Verfahren nach Anspruch 1, wobei das Sequestriermaterial mit den gewünschten Teilchen wechselwirken kann, so dass der Nachweis der gewünschten Teilchen ermöglicht wird.
Verfahren nach Anspruch 1, wobei das Sequestriermaterial die gewünschten Teilchen freisetzen kann, so dass ihre Analyse nach der Extraktion aus dem Probenstrom ermöglicht wird.
Verfahren nach Anspruch 1, wobei das Produkt mehr als 50% der gewünschten Teilchen in dem Probenstrom enthält.
Verfahren nach Anspruch 1, wobei das Produkt mehr als 75% der gewünschten Teilchen in dem Probenstrom enthält.
Verfahren nach Anspruch 1, wobei im Wesentlichen alle gewünschten Teilchen aus dem Probenstrom entfernt werden.
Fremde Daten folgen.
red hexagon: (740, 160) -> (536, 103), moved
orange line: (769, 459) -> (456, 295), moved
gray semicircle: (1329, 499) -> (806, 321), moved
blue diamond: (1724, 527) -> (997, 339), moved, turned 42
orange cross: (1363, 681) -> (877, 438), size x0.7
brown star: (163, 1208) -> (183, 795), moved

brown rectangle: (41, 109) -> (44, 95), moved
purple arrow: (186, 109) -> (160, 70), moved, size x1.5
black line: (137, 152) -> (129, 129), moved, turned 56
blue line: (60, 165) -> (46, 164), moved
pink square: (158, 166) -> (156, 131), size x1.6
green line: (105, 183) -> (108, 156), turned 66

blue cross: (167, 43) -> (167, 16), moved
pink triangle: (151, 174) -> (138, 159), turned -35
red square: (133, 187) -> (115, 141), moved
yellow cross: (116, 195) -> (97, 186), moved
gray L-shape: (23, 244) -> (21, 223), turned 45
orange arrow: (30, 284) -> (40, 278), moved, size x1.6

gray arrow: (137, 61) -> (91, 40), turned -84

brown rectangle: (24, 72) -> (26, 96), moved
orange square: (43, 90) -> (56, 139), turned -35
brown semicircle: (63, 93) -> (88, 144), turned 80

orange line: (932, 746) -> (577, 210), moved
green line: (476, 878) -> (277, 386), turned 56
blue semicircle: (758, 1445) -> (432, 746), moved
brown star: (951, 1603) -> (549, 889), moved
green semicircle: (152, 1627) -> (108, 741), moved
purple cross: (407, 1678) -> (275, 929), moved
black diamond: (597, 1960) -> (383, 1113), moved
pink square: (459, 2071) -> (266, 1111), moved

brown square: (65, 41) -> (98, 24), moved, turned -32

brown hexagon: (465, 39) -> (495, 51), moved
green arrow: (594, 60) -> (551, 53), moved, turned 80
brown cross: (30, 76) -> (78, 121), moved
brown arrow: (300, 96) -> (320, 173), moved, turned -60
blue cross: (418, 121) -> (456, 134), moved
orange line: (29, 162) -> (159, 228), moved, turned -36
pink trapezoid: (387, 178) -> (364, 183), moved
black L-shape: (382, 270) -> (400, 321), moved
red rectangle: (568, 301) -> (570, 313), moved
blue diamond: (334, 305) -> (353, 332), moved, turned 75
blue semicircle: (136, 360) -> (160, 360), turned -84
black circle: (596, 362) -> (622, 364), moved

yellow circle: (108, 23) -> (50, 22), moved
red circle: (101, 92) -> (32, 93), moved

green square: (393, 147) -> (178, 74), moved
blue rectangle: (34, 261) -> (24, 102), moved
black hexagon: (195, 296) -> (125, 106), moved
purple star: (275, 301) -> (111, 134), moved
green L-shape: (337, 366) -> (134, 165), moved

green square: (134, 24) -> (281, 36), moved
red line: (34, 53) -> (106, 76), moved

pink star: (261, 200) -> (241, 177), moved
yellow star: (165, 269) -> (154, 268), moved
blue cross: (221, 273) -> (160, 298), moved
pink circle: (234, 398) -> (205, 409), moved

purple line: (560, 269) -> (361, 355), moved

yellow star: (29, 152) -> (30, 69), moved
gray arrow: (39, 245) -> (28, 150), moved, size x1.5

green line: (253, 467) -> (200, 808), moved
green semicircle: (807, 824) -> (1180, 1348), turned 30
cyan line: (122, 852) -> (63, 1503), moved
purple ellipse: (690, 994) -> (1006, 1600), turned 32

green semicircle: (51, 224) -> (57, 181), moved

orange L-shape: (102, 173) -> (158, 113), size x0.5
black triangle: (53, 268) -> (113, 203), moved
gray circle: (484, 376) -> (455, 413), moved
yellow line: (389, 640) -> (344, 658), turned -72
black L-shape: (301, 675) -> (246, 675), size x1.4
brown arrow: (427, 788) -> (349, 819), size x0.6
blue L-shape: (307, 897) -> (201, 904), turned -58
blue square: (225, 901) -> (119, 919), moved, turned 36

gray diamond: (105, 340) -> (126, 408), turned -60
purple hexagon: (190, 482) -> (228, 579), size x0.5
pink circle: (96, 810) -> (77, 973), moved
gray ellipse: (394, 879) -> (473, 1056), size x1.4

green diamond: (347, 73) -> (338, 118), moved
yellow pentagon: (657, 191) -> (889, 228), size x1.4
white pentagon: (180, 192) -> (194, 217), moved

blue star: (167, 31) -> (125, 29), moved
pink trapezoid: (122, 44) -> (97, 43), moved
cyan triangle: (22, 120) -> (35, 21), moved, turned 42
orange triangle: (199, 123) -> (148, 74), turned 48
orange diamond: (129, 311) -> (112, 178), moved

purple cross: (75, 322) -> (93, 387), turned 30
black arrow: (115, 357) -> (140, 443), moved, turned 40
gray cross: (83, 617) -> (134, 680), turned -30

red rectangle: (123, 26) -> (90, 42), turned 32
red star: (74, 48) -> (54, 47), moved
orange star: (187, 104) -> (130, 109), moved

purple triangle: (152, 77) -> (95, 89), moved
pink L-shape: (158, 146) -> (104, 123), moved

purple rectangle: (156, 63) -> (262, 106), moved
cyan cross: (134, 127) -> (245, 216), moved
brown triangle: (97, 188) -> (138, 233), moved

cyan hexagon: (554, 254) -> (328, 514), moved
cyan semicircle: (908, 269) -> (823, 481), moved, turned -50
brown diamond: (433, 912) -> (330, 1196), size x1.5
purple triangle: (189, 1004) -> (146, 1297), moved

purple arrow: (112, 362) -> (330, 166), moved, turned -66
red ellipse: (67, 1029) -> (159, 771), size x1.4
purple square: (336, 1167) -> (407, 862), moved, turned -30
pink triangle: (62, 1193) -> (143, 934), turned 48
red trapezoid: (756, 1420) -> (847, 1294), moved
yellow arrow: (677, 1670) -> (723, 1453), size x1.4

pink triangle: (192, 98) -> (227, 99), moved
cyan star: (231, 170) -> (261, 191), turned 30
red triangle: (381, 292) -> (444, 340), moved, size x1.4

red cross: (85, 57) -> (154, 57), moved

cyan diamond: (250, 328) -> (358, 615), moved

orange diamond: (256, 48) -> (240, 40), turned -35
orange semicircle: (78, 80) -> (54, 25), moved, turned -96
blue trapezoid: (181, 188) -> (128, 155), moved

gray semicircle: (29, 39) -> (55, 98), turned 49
Verfahren nach Anspruch 1, wobei der Probenstrom Blut ist und die gewünschten Teilchen Toxinteilchen sind.
Verfahren nach Anspruch 1, wobei die gewünschten Teilchen Teilchen aus einer Substanz sind, welche die Analyse des Probenstroms stört.
Verfahren nach Anspruch 1, wobei das Sequestriermaterial Polymerperlen umfasst.
Verfahren nsch Anspruch 1, wobei das Sequestriermaterial ein Enzym umfasst, welches an die gewünschten Teilchen bindet.